La reacción alérgica del paciente es ocasionada por el huevo y las heces del ácaro. Las heces fecales son tan livianas y minúsculas, que al caminar sobre la alfombra, al pasar la aspiradora o al sacudir la cama, son lanzadas al aire inmediatamente y al respirar estas partículas una persona alérgica, se desencadena dicha reacción. Se estima que el número promedio de ácaros por gramo de polvo es de 100 a 500. También se han contado hasta 19.000 ácaros por gramo. Cada ácaro produce aproximadamente 10- 20 partículas de heces al día. El ciclo de vida del huevo hasta un ácaro adulto dura 30 días. Cada ácaro hembra fértil puede hacer crecer la población cada 4 semanas a 25 a 30.
Los sistemas de calefacción agudizan el problema, ya que en ellos las partículas junto con el polvo seco se reparten en el aire de la habitación. En verano los síntomas se pueden atenuar, ya que se pasa más tiempo fuera de la casa y la calefacción está apagada lo que resulta en que el aire que circula la habitación tiene menos partículas.
Se estima que los ácaros del polvo pueden ser un factor de 50 a 80% de los casos de asma, así como en innumerables casos de eczema, fiebre del heno y otras enfermedades alérgicas.[7].

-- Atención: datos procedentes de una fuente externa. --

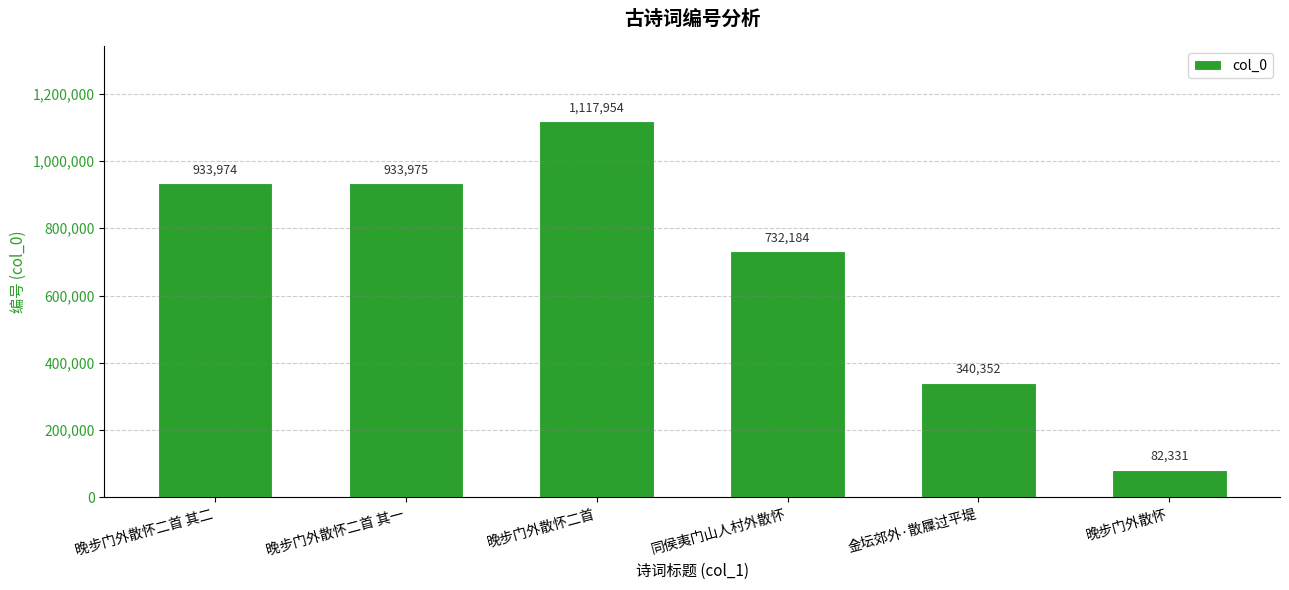

At which category does the chart reach its minimum across all series?

晚步门外散怀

La temporada de los ácaros del polvo es bastante errática. Puede ser más alto en el verano en muchos climas debido a la calidez y una humedad más alta. Pero las personas que son sensibles a los ácaros del polvo a menudo tienen síntomas todo el año. Y en el invierno, cuando las personas pasan más tiempo dentro de casa y mantienen las ventanas y puertas cerradas, las partículas de los ácaros del polvo están a menudo todavía en la casa, y todavía puede ser un problema.
Síntomas
Los síntomas habituales son de tipo respiratorio en la naturaleza, no suele ser una erupción. Sin embargo, hay informes de una erupción de color rojo alrededor del cuello. Las proteínas que inducen resuello son los jugos digestivos del estómago que son alérgenos potentes. Una exposición a los ácaros en el primer año de una vida de un infante puede provocar una alergia de por vida.
Tratamiento
En la actualidad, la mejor forma de tratamiento para las alergias a los ácaros del polvo consiste en evitar los ácaros del polvo y sus alérgenos en combinación con medicamentos como los antihistamínicos, corticosteroides o salbutamol. Hay que controlar los niveles de ácaros del polvo. El entorno de las camas es óptimo para la mayoría de los ácaros del polvo, y los estudios comparativos han demostrado que la densidad de los ácaros del polvo en los colchones que en promedio mayor que 2500/gram de polvo.[8] Limpiar las camas no elimina los alérgenos, sino que los mezcla con el aire y aumenta su volatilidad. Algunas camas de polietileno son beneficiosas, ya que hacen que el ambiente sea difícil para los ácaros del polvo. La ropa de cama también debe ser transpirable y ser capaz de soportar el lavado frecuente. Un plan de reducción de alérgenos ha sido reconocida como una parte esencial de la gestión de los síntomas del asma.[9] y por lo tanto todos los aspectos del ambiente del hogar deben ser considerados (pasar la aspiradora adecuada, el uso de filtros de aire, etc.). La Fundación de Asma y Alergia de América, así como la Sociedad de Asma de Canadá certifican los productos que pueden ser utilizados en un plano de la casa de reducción de alérgenos en un programa llamado Asthma and Allergy Friendly.